Playing an album top-to-bottom can sometimes produce an awkward set list: the hit songs are bunched in the front, one after another and not spaced through the evening, while the final piece often isn’t the big rousing finish one looks for live. That was a bit of an issue with The Midnight Organ Fight, as no one actually needed the interstitials (though you know super-fans would call Frightened Rabbit out if they didn’t play them…), and the finish of the record pales in comparison to the front. Hutchison even joked about the track list not working as a set list, saying between “Poke” and “Floating”, “In a normal show, we’d never be stupid enough to put these two songs next to each other.” But, in a rather odd way, doing the track list as the set list, playing it live like you listen to it at home, made it more unique. Plus, no one could shout out requests.
A major draw to any Frightened Rabbit show is Hutchison’s hilarious between song banter, always done in his Scottish brogue (though undoubtedly his family & hometown friends think that he sounds like an English wanker by now…). His self-effacing humor provides a nice contrast and compliment to his serious musical sadness. The packed space made it a bit harder to hear him that usual big shows, but he still joked.
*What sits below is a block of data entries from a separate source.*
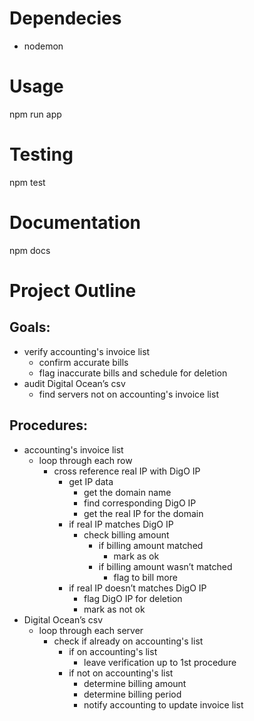 # Dependecies
* nodemon

# Usage
  npm run app
  
# Testing
  npm test

# Documentation
  npm docs
  
# Project Outline
## Goals:
* verify accounting's invoice list
  * confirm accurate bills
  * flag inaccurate bills and schedule for deletion
* audit Digital Ocean’s csv
  * find servers not on accounting's invoice list

## Procedures:
* accounting's invoice list
  * loop through each row
    * cross reference real IP with DigO IP
      * get IP data
        * get the domain name
        * find corresponding DigO IP
        * get the real IP for the domain
      * if real IP matches DigO IP
        * check billing amount
          * if billing amount matched
            * mark as ok
          * if billing amount wasn’t matched
            * flag to bill more
      * if real IP doesn’t matches DigO IP
        * flag DigO IP for deletion
        * mark as not ok
* Digital Ocean’s csv
  * loop through each server
    * check if already on accounting's list
      * if on accounting's list
        * leave verification up to 1st procedure
      * if not on accounting's list
        * determine billing amount
        * determine billing period
        * notify accounting to update invoice list
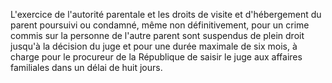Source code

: L'exercice de l'autorité parentale et les droits de visite et d'hébergement du parent poursuivi ou condamné, même non définitivement, pour un crime commis sur la personne de l'autre parent sont suspendus de plein droit jusqu'à la décision du juge et pour une durée maximale de six mois, à charge pour le procureur de la République de saisir le juge aux affaires familiales dans un délai de huit jours.
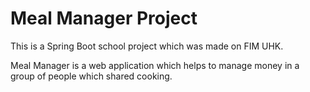 # Meal Manager Project
This is a Spring Boot school project which was made on FIM UHK.

Meal Manager is a web application which helps to manage money in a group of people which shared cooking.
He had a long talk before doing “Poke” solo, even pointing out that it’s the only time his brother & drummer Grant (QRO interview with both) lets him talk, “So I’m gonna take it.” During the crowd shout-along to “Old Old Fashioned”, Scott got the crowd going by exhorting, “C’mon Brooklyn, we’re all so old, it’s tough to get out of bed…”
And there were a lot of Midnight sing-alongs. You’re gonna get that at any ‘play an album in full’ show, since the folks know going in, exactly what they’ll be hearing, and any album good enough to play in full must have them, but Midnight is particularly littered with great ones. Perhaps the best was the “dance song,” “The Twist”, where at times the audience even filled in for Scott during the chorus, the Americans doing their best attempts at a Scottish accent.
The slightly weaker end of Midnight going into the encore break, and lack of any Midnight songs for the encore, meant that the encore didn’t have quite the momentum of a usual show (another issue with ‘play an album in full’ shows – the crowd can be a little bit at a loose end when the album is finished, but the show isn’t). But after Verse’s “The Oil Slick” and “The Woodpile”, Frightened Rabbit got the audience into a big clap-along with Winter’s “The Loneliness and The Scream”, including bringing out opener Wintersleep (who had acquitted themselves well earlier in the evening, in a tough slot, playing to people who had come for a specific set songs, from someone else).
This anniversary tour of The Midnight Organ Fight is undoubtedly a sort of ‘break from the usual’ for Frightened Rabbit, something to do before making, releasing, and touring their next record, enabling them to play songs that they don’t normally do anymore, at places that they don’t normally go to anymore. But it showcased their breakthrough, while at the same time that they’re more than just their breakthrough.